Establishing appropriate riparian vegetation around the dam edges reduces nutrient runoff from the catchment, one of the key inputs that feeds algae growth. Strategic fencing to limit livestock access to the dam water edge also reduces the nutrient load from animal waste.

Testing Your Dam Water

Regular water testing through summer is the most reliable way to catch quality issues before they affect livestock or irrigation. Simple field test kits for EC (salinity) and pH are available from rural supply stores and can be used on-farm without laboratory equipment. More comprehensive nutrient and algae testing can be conducted by state government laboratories and many private environmental testing companies.
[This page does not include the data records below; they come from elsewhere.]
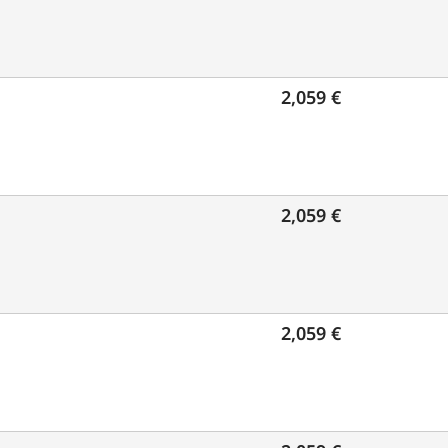
2,059 €
2,059 €
2,059 €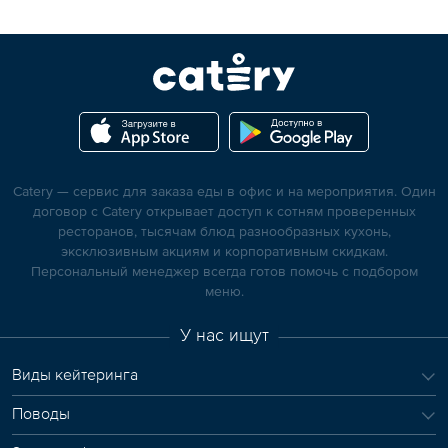
Catery — сервис для заказа еды в офис и на мероприятия. Один
договор с Catery открывает доступ к сотням проверенных
ресторанов, тысячам блюд разнообразных кухонь,
эксклюзивным акциям и корпоративным скидкам.
Персональный менеджер всегда готов помочь с подбором
меню.
У нас ищут
Виды кейтеринга
Поводы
A baseline test at the start of summer, followed by monthly testing through the evaporation season, gives you the data to respond before problems become critical.

Summary

Evaporation does not just take water from your dam — it also degrades the quality of the water that remains. The concentration of salts, nutrients, and minerals, combined with shallower, warmer, and more stagnant conditions, creates ideal conditions for algae blooms and elevated salinity. Managing evaporation is therefore a water quality strategy as much as a water quantity strategy. Floating covers, shade structures, and good catchment management all play a role in protecting the quality of your stored water.

Protect Both Your Water Volume and Water Quality

EvapCo’s evaporation management solutions reduce water loss while also protecting water quality in Australian farm dams. Talk to our team about the right approach for your situation.

Contact EvapCo today.

Frequently Asked Questions

How does evaporation affect water quality in farm dams?
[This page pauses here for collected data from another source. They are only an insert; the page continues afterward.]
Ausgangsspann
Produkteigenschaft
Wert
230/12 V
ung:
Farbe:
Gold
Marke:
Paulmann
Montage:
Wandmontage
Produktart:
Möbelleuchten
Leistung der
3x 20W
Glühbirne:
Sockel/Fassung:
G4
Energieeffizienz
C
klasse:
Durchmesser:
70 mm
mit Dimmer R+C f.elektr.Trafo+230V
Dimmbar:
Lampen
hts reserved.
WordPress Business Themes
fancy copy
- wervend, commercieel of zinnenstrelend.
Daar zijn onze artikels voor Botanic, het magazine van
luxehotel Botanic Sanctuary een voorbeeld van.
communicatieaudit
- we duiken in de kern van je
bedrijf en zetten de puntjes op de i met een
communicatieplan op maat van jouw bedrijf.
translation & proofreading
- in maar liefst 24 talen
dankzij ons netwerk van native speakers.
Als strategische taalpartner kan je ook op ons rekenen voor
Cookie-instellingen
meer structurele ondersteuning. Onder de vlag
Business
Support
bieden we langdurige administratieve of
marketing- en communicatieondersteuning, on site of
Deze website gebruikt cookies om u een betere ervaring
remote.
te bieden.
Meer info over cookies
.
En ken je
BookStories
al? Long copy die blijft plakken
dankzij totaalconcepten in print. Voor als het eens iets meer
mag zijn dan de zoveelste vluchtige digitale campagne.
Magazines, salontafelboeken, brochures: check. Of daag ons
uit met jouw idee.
Evaporation removes pure water from a dam while leaving behind dissolved minerals, salts, and nutrients. This concentration effect raises salinity, increases nutrient levels, and creates conditions that trigger harmful algae blooms, including blue-green algae. Water that was safe at the start of summer may become unsuitable for livestock or irrigation by the end of it.

What are the signs that evaporation is degrading water quality in my dam?

Warning signs include green or blue-green discolouration of the water surface, a strong musty or earthy smell, surface scum or foam, visible algae mats or streaks, livestock refusing to drink from the dam, and changes in colour from clear to turbid brown or green. Water tests for salinity (EC) and nutrient levels can provide early warning before visible signs appear.

Can covering a dam improve water quality as well as reduce evaporation?

Yes. A floating dam cover reduces evaporation, which slows the concentration effect that drives water quality decline. It also blocks sunlight, which is essential for algae growth, preventing or significantly reducing algae blooms. Covered dams tend to maintain better water quality through summer than open dams of equivalent size.